- **TASK INPUT**
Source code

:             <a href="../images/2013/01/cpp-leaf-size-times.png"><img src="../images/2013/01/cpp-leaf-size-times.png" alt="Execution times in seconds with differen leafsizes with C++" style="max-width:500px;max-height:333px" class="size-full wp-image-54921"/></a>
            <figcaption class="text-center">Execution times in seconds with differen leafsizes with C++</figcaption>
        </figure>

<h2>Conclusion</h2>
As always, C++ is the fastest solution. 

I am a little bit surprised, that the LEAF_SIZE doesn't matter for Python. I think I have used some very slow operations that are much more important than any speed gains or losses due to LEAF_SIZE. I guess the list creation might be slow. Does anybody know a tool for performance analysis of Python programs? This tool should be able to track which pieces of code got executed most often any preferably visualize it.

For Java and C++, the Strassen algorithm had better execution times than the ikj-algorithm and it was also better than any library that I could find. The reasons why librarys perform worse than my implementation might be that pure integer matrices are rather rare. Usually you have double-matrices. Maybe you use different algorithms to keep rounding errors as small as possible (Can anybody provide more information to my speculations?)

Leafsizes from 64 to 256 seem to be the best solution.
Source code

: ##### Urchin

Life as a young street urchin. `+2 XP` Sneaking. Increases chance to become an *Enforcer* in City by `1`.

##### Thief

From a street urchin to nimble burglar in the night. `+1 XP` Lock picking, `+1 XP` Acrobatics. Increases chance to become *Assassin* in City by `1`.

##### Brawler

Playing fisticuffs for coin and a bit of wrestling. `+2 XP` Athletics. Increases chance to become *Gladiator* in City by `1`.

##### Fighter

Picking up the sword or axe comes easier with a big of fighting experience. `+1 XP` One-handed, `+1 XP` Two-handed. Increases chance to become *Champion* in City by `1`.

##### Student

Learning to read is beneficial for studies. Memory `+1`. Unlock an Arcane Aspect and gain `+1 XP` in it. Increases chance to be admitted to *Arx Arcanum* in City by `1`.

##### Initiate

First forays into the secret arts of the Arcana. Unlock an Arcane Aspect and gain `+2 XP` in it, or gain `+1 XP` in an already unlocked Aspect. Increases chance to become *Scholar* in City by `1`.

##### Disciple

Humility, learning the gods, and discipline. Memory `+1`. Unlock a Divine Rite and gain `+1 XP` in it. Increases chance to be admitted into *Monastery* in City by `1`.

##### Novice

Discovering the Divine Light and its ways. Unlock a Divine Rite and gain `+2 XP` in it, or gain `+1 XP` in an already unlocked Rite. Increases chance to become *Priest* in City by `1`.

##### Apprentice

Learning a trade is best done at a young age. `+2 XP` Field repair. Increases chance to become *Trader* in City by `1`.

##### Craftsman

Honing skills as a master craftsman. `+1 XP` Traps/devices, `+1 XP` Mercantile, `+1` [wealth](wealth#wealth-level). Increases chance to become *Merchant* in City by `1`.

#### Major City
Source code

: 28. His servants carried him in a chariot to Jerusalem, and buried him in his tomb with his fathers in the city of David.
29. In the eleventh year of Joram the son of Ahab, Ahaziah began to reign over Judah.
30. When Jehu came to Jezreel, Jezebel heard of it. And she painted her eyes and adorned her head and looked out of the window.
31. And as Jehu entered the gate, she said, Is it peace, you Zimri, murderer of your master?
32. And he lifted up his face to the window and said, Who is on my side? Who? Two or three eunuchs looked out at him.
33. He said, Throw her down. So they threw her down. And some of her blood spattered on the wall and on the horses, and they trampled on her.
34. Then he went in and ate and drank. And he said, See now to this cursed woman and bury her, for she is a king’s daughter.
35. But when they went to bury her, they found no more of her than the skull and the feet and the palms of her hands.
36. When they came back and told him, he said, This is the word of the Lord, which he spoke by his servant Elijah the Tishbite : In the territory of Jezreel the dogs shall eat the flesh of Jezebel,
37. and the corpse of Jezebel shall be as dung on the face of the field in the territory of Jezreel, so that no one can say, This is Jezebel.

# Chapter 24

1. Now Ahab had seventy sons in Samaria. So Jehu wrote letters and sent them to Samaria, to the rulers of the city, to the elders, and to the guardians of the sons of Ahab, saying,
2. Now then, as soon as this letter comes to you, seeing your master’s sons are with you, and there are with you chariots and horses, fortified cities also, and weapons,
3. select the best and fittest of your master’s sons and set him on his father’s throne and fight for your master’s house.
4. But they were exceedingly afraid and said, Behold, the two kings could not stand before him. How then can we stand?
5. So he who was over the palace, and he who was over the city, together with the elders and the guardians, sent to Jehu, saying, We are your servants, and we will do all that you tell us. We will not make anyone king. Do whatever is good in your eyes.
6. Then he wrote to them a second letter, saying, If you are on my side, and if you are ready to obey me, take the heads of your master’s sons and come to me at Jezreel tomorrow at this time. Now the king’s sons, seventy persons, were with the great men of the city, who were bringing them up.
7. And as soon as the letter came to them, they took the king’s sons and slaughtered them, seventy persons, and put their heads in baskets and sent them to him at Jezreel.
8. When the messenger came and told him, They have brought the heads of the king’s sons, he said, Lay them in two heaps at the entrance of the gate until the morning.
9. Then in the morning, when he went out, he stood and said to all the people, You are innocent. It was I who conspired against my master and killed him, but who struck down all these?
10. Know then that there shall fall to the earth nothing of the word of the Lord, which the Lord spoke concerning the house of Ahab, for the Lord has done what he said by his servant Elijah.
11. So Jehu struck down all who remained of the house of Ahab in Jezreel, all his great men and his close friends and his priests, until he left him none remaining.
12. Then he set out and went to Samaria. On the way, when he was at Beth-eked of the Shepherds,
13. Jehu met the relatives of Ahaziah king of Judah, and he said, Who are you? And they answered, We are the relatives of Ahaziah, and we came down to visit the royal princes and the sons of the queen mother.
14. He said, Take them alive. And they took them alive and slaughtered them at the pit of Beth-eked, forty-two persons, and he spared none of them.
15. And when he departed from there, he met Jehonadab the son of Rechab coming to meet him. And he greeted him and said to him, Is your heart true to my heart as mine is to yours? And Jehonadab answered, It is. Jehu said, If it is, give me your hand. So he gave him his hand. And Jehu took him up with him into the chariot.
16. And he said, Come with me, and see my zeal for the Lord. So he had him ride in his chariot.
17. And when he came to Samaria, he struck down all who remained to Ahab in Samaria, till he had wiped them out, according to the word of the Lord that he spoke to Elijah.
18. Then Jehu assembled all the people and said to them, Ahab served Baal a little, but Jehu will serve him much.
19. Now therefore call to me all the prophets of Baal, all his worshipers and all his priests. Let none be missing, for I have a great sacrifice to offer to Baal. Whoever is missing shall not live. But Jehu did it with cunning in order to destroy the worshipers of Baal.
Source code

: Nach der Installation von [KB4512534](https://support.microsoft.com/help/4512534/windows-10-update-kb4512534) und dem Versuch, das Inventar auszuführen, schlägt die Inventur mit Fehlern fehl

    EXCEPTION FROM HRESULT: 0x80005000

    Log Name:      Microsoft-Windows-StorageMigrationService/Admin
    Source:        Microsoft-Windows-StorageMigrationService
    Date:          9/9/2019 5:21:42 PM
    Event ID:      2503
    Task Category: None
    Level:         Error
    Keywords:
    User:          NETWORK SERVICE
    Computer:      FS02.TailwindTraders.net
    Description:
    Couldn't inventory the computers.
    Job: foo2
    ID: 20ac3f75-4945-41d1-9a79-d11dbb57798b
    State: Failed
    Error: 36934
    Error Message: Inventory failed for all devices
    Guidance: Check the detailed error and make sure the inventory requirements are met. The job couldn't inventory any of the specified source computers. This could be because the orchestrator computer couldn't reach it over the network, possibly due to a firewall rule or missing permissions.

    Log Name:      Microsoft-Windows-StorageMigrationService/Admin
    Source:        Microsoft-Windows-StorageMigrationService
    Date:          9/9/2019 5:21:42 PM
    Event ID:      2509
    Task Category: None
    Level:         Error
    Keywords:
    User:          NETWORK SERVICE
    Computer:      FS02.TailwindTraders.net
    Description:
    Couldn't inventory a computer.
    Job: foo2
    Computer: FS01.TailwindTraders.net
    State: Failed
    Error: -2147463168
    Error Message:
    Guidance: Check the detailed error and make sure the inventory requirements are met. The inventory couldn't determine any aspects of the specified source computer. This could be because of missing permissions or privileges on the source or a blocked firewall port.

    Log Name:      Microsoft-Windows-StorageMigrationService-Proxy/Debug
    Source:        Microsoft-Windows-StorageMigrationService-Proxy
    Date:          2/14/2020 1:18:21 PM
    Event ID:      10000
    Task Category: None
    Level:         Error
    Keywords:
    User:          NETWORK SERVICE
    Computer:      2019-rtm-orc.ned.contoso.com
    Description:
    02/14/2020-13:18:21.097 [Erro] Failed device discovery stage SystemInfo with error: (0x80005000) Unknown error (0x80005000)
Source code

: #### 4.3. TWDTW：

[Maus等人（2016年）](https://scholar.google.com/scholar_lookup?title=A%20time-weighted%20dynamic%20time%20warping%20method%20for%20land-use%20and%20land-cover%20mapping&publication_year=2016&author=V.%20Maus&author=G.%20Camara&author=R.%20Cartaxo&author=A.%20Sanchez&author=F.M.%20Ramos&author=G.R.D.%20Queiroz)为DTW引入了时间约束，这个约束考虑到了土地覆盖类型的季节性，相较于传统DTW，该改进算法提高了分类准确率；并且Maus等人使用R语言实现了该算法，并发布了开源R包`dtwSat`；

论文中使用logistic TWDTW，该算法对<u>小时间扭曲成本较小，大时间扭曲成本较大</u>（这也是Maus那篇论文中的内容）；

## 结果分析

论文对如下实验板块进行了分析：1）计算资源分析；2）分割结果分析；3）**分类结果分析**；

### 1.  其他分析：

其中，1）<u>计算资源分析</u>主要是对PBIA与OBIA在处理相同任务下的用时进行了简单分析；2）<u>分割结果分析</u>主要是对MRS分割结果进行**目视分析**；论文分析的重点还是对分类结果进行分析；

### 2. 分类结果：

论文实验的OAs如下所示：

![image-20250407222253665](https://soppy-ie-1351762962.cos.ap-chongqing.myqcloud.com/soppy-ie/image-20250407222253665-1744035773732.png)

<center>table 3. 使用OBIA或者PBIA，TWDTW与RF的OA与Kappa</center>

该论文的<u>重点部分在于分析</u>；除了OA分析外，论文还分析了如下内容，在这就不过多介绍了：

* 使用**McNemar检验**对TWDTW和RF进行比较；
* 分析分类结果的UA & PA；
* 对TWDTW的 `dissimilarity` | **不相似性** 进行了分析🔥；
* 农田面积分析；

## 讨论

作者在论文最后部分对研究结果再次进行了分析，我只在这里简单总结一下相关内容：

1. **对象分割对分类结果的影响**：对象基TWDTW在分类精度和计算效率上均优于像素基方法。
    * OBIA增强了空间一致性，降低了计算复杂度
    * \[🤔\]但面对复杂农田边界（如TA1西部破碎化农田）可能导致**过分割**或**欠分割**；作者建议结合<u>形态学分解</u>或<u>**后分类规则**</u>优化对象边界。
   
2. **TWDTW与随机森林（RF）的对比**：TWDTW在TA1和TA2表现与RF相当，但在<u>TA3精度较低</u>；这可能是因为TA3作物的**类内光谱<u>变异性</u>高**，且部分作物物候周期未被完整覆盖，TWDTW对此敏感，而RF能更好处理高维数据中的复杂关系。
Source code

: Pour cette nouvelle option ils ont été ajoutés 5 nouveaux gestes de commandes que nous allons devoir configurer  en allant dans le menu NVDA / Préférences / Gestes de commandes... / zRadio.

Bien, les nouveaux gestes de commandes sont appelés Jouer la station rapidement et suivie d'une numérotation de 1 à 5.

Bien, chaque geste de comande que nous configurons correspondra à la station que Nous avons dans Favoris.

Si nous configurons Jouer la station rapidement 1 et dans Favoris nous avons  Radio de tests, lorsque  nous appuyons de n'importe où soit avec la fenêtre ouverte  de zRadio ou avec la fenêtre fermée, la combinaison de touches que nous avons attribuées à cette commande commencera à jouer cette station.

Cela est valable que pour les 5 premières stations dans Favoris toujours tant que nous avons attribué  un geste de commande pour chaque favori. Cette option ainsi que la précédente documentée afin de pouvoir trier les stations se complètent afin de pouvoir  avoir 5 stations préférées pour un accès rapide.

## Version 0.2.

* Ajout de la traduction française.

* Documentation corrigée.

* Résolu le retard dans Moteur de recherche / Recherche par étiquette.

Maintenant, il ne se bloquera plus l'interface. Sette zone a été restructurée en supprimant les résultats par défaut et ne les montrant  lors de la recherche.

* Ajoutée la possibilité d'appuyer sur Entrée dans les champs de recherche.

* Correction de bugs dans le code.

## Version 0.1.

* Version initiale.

- **PROBLEM DETAILS**
Start at the first line of the material and transcribe each line exactly, stopping once the line containing "I am a little" has been written.

- **SOLUTION**
Source code

:             <a href="../images/2013/01/cpp-leaf-size-times.png"><img src="../images/2013/01/cpp-leaf-size-times.png" alt="Execution times in seconds with differen leafsizes with C++" style="max-width:500px;max-height:333px" class="size-full wp-image-54921"/></a>
            <figcaption class="text-center">Execution times in seconds with differen leafsizes with C++</figcaption>
        </figure>

<h2>Conclusion</h2>
As always, C++ is the fastest solution. 

I am a little bit surprised, that the LEAF_SIZE doesn't matter for Python. I think I have used some very slow operations that are much more important than any speed gains or losses due to LEAF_SIZE. I guess the list creation might be slow. Does anybody know a tool for performance analysis of Python programs? This tool should be able to track which pieces of code got executed most often any preferably visualize it.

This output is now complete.